Solitude, Love, Ashram, and the Devotional Life

Solitude, Love, Ashram, and the Devotional Life

May 28 2019

“Knowing how to be solitary is central to the art of loving. When we can be alone, we can be with others without using them as a means of escape.” -Bell Hooks

I woke up today to the quiet joys of a solitary morning: thoughts softly whirling, tea steaming, palo santo wafting, the dew on the grass wet on my feet. I’m in the afterglow of seven days of co-created intimacy initiation with another person. As I check in with my heart, “Where do you most want to go, inwardly, this morning, Sarah? Where and what is your longing, today?” I find delight in the familiar comforts of my own inner world, a little more predictable and grounded than where I have journeyed over these past few days. What I find is that I am most learning for the simple, yet transcendent, peaceful feeling I experience when resting in the often repeated rituals of devotion, like lighting a candle, visually consuming the beauty of nature, chanting in prayer around a fire or mindfully breathing on my yoga mat.

The thing that unifies all of these experiences is the intention with which I frame them. They are all framed with this yearning I have for the most pure experience of the Divine. It’s a yearning to be with godDESS and to BE godDESS myself. I think I started trusting that urge more deeply than any other because of the guidance I received from my travels to India and my yogic journey, although really all my spiritual adventures over the years have nurtured this same aspect of my soul. My teachers and ascended masters have taught me that this yearning is to be honored, nurtured and followed above all else. This voice starts out small, quiet and still. It’s not the loudest or most persistent thought in the mind. For some, this idea of “devotion” to this inner longing seems like a far away concept. It can be buried under layers of repression or shame, or just feel too tender to be touched.

“The way to Peace lies in the remembrance of [the sacredness of all things] and of [the sacredness of all things] alone.” -Anandamayi Ma

(I have creatively changed this quote to fit what I am most wanting to express)
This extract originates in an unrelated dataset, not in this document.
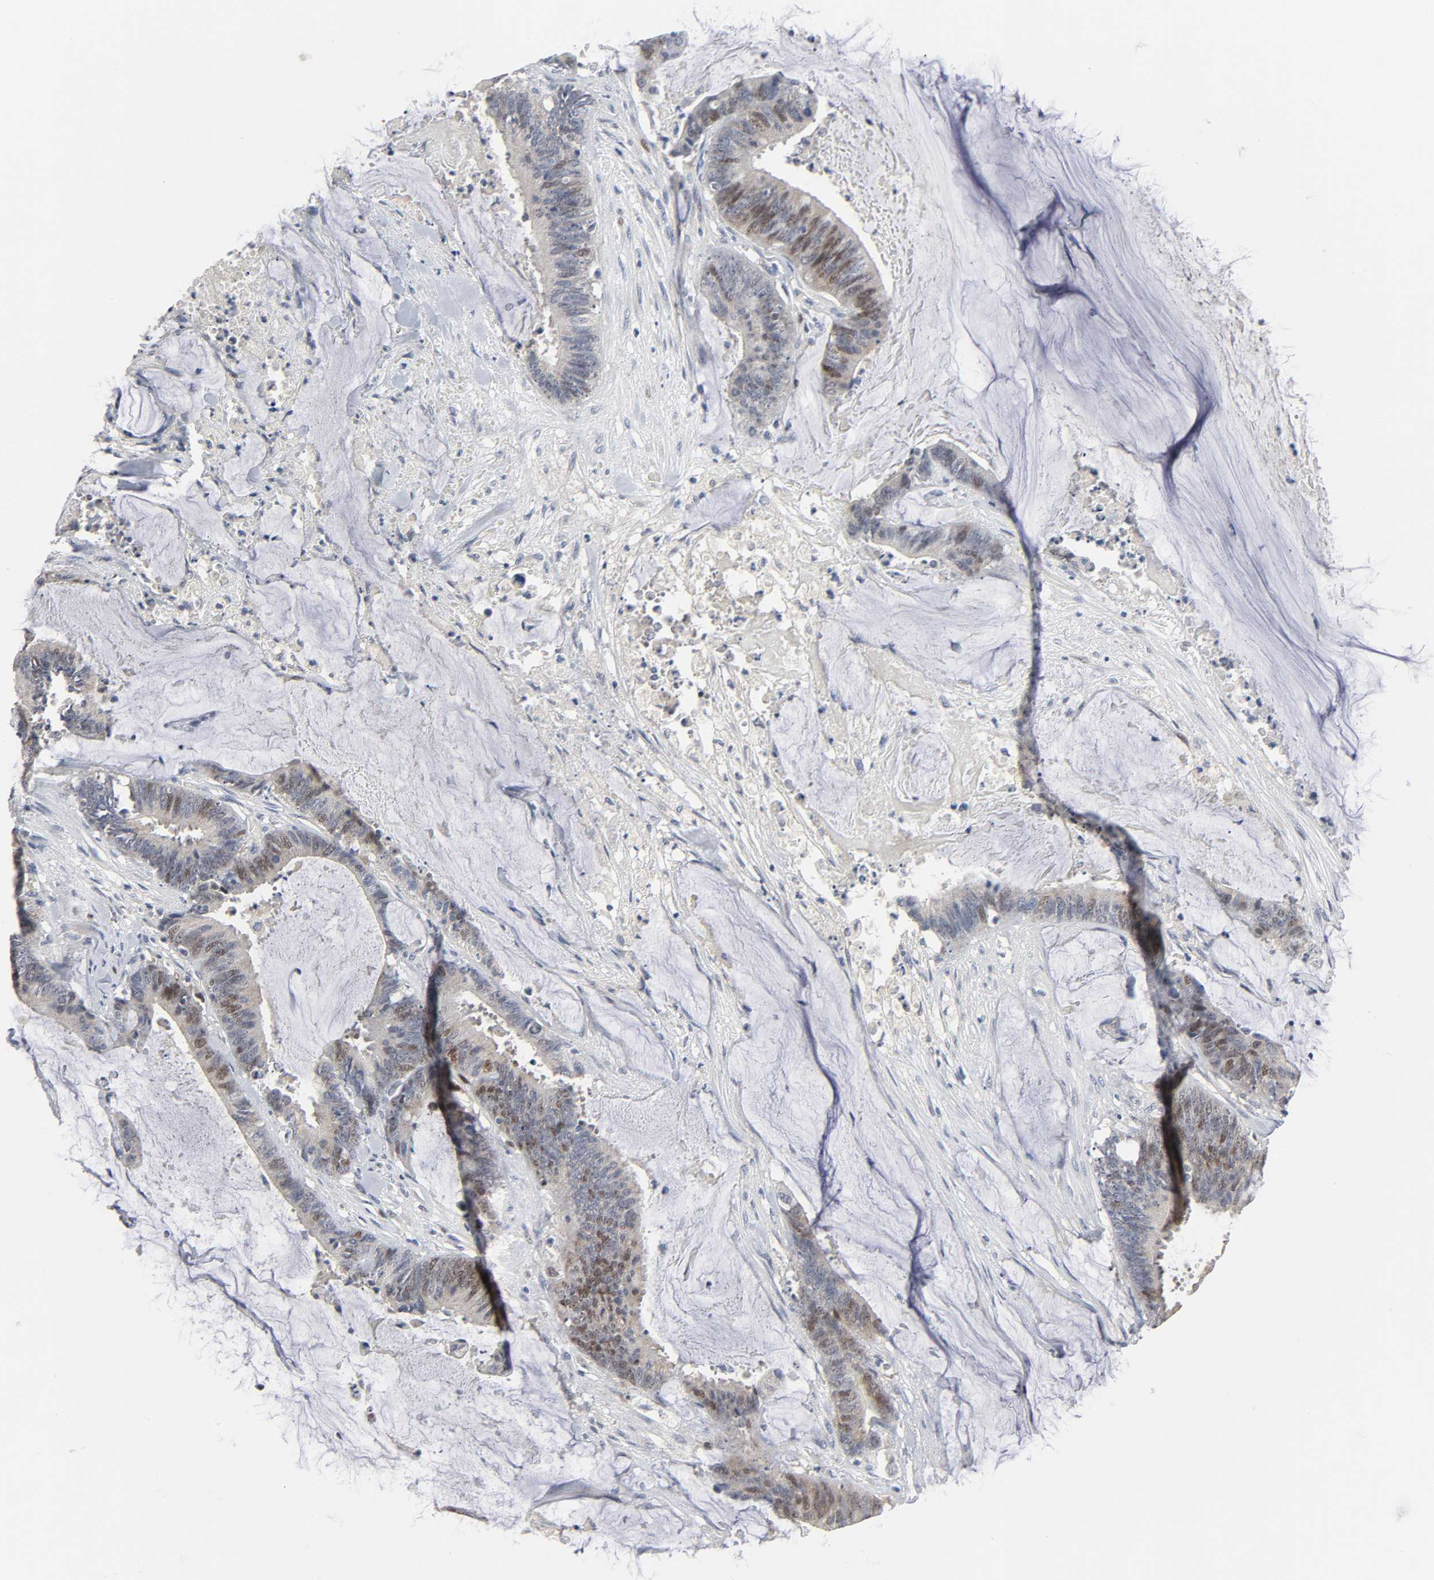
{"staining": {"intensity": "weak", "quantity": "25%-75%", "location": "nuclear"}, "tissue": "colorectal cancer", "cell_type": "Tumor cells", "image_type": "cancer", "snomed": [{"axis": "morphology", "description": "Adenocarcinoma, NOS"}, {"axis": "topography", "description": "Rectum"}], "caption": "DAB (3,3'-diaminobenzidine) immunohistochemical staining of human colorectal cancer (adenocarcinoma) exhibits weak nuclear protein staining in approximately 25%-75% of tumor cells. The staining is performed using DAB (3,3'-diaminobenzidine) brown chromogen to label protein expression. The nuclei are counter-stained blue using hematoxylin.", "gene": "WEE1", "patient": {"sex": "female", "age": 66}}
This morning, I remembered how this sacredness lives in me. I remembered how I can ground myself in it; it feels relatively easy when I am alone. How do I stay aligned with it when I am with others, either in community, and/or with a lover or a partner? This morning, I am grateful to be in the last week of preparation for our community creation of the Red River Gorge Summer Play Ashram, which starts on June 6th. For me, the ashram life has brought me to places I’ve never been before, to new levels of cellular relaxation and bliss, that happen when immersed in repeated daily ritual. It’s odd to say that I need a community to experience this particular kind of solitude. Yet when I know that I am with people who share the same deep intention, for this greater union with the Divine, it actually allows me to connect with my own intention, my own yearning, more deeply, and to rest in it, to allow it to carry me to new, sweeter places inside myself, maybe even inside the heart of the Divine itself.

Watching the soft sun coming through the trees, hearing the baby goats bleating in the neighbors yard, and feeling deep gratitude for your heart, reading this, and beating with my heart, on this fine, sacred morning.